> EXCERPTED PASSAGE
‘Today for no apparent reason I want to honor a woman who died about 20 years ago named Phoebe. I have held on to an article about her death for many years. She died as the result of an accident. The article about her death appeared in The New York Times. She lived, however, in Webster Groves, a suburb of St. Louis. I lived in St. Louis when she died. There is a lesson to be learned from reading about Phoebe. She perished in a van accident in Madagascar just after sighting a rare Helmet vanga. This is an extremely unusual and endangered bird seen above thanks to birdsoftheworld.org. Phoebe had seen and recorded the names of more birds than anybody else at the time of her death.

Birding became Phoebe’s passion after a doctor told her she had incurable cancer and less than a year to live. She immediately took off for Alaska. This state is a bird-watching paradise because it gets birds from the Asian Flyway in the summer when days are very long. Phoebe aways said that her love for spotting birds came from a death sentence. Her cancer recurred about every five years after that initial diagnosis, but the cancer consistently went into remission so that she could continue seeking birds. The American Birding Association verified that she sighted more than 8,400 of them. This was about 2,000 more than her nearest competitor. She kept notes on her sighted birds like the woman who introduced Ruth and me to the Resplendent quetzel in Costa Rica. The 2nd photo above is one of these beautiful birds and is from istockphoto.com. This species is described as near threatened because its numbers are decreasing. This birder and Ruth & me found the Resplendent quetzel the world’s most beautiful bird, and it is becoming rarer.
Phoebe and her husband had 4 children. She became a birder after raising them. She began to take long trips after her diagnosis and saw 500 different birds while in Kenya for 3 weeks. She began to call herself a birder, not a lister. She died as the result of her accident, not from cancer. This is to be admired, I believe.

In September, 2021 the US Government declared 22 more birds, fish, and other species extinct. The now extinct birds include the ivory-billed woodpecker and other birds no longer found anywhere. I’m certain that some of the birds that Phoebe recorded as seen on her file cards no longer exist. I deeply admire her solution to what to do about the cancer ravaging her body. She became a world traveler who held the record for bird sightings instead of accepting her death sentence. That’s grit.

> SUPPLIED ENTRIES

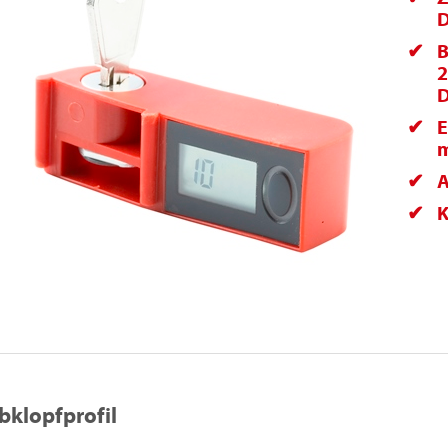
D
B
2
D
E
m
A
K
bklopfprofil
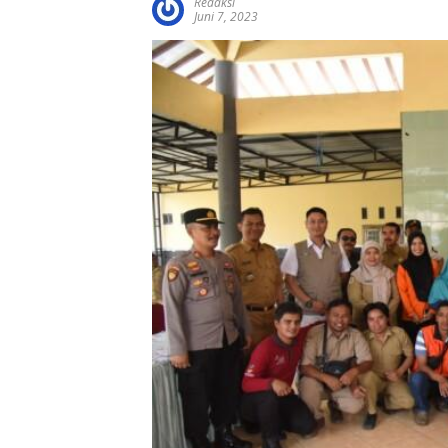
Redaksi
Juni 7, 2023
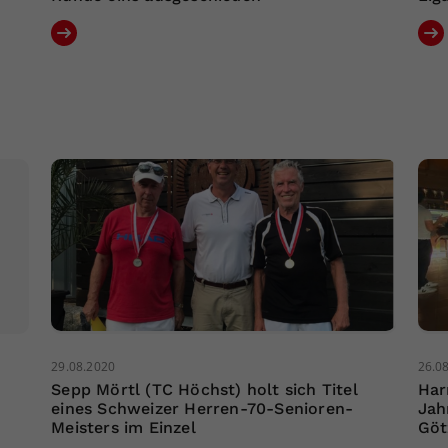
29.08.2020
26.0
Sepp Mörtl (TC Höchst) holt sich Titel
Har
eines Schweizer Herren-70-Senioren-
Jah
Meisters im Einzel
Göt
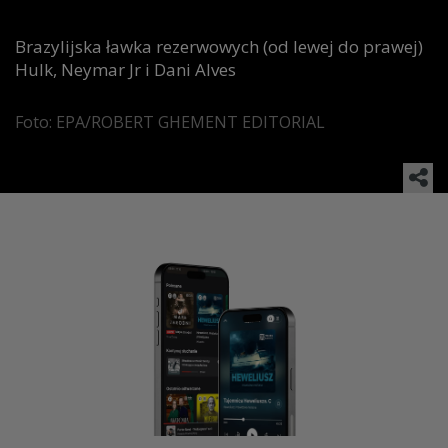
Brazylijska ławka rezerwowych (od lewej do prawej)
Hulk, Neymar Jr i Dani Alves
Foto: EPA/ROBERT GHEMENT EDITORIAL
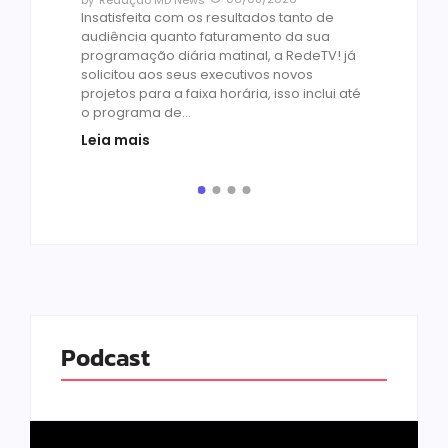
by
Redação MD News
às
Insatisfeita com os resultados tanto de
de 1
audiência quanto faturamento da sua
by
R
programação diária matinal, a RedeTV! já
Quar
solicitou aos seus executivos novos
temp
projetos para a faixa horária, isso inclui até
médi
o programa de...
prot
Leia mais
de v
pelo.
Leia
Podcast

> REQUIRED WORK
1) Decide whether each statement agrees with the piece about Phoebe. Answer yes or no, and quote the words from the piece that settle it. (a) Phoebe died of cancer. (b) Phoebe saw 500 different birds during 3 weeks in Kenya. (c) Phoebe lived in Webster Groves.
2) List every bird species named in the piece about Phoebe.
3) From the piece about Phoebe, return everything from "In September, 2021" down to "sentence. That’s grit.".
The material has no connection to the piece about Phoebe.

> EXPECTED RESPONSES
1)
(a) No: "She died as the result of her accident, not from cancer."
(b) Yes: "saw 500 different birds while in Kenya for 3 weeks"
(c) Yes: "She lived, however, in Webster Groves, a suburb of St. Louis."

2)
Helmet vanga
Resplendent quetzel
ivory-billed woodpecker

3)
In September, 2021 the US Government declared 22 more birds, fish, and other species extinct. The now extinct birds include the ivory-billed woodpecker and other birds no longer found anywhere. I’m certain that some of the birds that Phoebe recorded as seen on her file cards no longer exist. I deeply admire her solution to what to do about the cancer ravaging her body. She became a world traveler who held the record for bird sightings instead of accepting her death sentence. That’s grit.